Le service de santé universitaire, mars 2025. (NOEMIE BONNIN / FRANCEINFO / RADIO FRANCE)
Le service de santé universitaire, mars 2025. (NOEMIE BONNIN / FRANCEINFO / RADIO FRANCE)

D'après la directrice du service de santé étudiant de plusieurs universités parisiennes, cette difficulté persistante dans les relations sociales est courante pour cette génération. Muriel Prudhomme constate aussi une très grosse crainte, encore aujourd'hui, d'un nouveau confinement : "Dès qu'il y a un mouvement social avec la fac qui est fermée et des cours qui rebasculent en distanciel, tout de suite ça les inquiète et on voit un pic d'appels téléphoniques. On sent qu'on est toujours un peu sur le fil du rasoir."

"À cet âge-là, ils ont besoin d'être rassurés sur leurs capacités à créer du lien social"

D'un point de vue général, la proportion d'étudiants qui souffrent de dépression, ou qui ont des idées suicidaires, est plus élevée qu'avant le Covid, selon une étude récente de l'université de Bordeaux. "Ce que l'on observe dans nos études, c'est qu'il y a toujours une détérioration de la santé mentale des étudiants et que nous ne sommes pas revenus aux chiffres d'avant épidémie de Covid, analyse Mélissa Macalli, chargée de recherche Inserm en santé publique. A l'université de Bordeaux par exemple, on a observé qu'il y avait plus de 40% d'étudiants avec une syptomologie dépressive modérée à sévère, contre 26% avant l'épidémie". Le phénomène se remarque d'ailleurs dans plusieurs autres pays européens.

Les confinements sont intervenus, pour ces jeunes, à un moment-clé, où ils sont censés se construire socialement : "À cet âge-là, ils ont besoin de créer du lien social, d'être rassurés sur leurs capacités à créer du lien social."

"Se préparer pour la vie professionnelle, c'est aussi se préparer à avoir du lien social et à avoir une place dans la société."

Muriel Prudhomme

à franceinfo

Cette place, certains étudiants commencent à la trouver. Il y a par exemple Lisa, en master direction de projets culturels, qui tente de sortir de son anxiété sociale et de ses idées noires en s'engageant à fond dans une association étudiante, pour motiver ses camarades à sortir et à voir du monde.

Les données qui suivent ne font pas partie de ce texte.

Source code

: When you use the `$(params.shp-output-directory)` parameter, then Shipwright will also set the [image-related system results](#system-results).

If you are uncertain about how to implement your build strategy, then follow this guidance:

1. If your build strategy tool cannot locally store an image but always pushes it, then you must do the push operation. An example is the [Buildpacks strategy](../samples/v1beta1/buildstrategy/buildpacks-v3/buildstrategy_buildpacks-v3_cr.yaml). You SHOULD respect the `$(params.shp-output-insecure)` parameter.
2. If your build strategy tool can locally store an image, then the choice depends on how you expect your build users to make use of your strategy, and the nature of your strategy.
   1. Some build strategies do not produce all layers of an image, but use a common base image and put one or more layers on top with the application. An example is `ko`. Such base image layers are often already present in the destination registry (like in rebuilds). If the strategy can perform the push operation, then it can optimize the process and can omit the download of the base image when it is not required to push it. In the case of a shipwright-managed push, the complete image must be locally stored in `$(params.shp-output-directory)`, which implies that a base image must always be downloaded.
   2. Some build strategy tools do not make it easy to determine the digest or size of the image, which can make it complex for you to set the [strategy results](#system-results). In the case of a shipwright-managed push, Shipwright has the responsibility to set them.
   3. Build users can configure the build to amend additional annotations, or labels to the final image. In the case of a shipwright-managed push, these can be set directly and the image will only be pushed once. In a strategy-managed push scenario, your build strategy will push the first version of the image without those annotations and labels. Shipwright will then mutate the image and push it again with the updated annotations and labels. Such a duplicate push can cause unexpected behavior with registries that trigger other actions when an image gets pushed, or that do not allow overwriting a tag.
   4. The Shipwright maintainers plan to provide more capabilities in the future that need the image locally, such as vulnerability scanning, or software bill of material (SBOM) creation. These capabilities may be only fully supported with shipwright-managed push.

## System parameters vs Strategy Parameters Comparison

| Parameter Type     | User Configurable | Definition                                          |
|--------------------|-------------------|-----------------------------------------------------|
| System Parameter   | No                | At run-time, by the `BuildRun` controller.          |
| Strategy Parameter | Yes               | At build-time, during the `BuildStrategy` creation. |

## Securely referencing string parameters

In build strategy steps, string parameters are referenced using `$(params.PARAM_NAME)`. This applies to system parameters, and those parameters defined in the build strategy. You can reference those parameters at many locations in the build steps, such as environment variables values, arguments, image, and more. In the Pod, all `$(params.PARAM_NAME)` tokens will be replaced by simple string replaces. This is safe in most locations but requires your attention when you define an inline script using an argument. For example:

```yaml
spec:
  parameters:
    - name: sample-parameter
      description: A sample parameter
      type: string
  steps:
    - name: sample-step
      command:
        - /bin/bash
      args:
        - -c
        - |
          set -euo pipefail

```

Audrey s'épanouit, elle, dans sa formation d'infirmière : "C'est ça que je veux apporter aux gens. Les aider au moment où ils vont le plus mal et où c'est sensible pour eux. C'est ce que je fais et c'est ce que j'aime, donc c'est soigner ou rien." Une révélation inspirée par le Covid : la seule note positive qu'elle tire de cette période.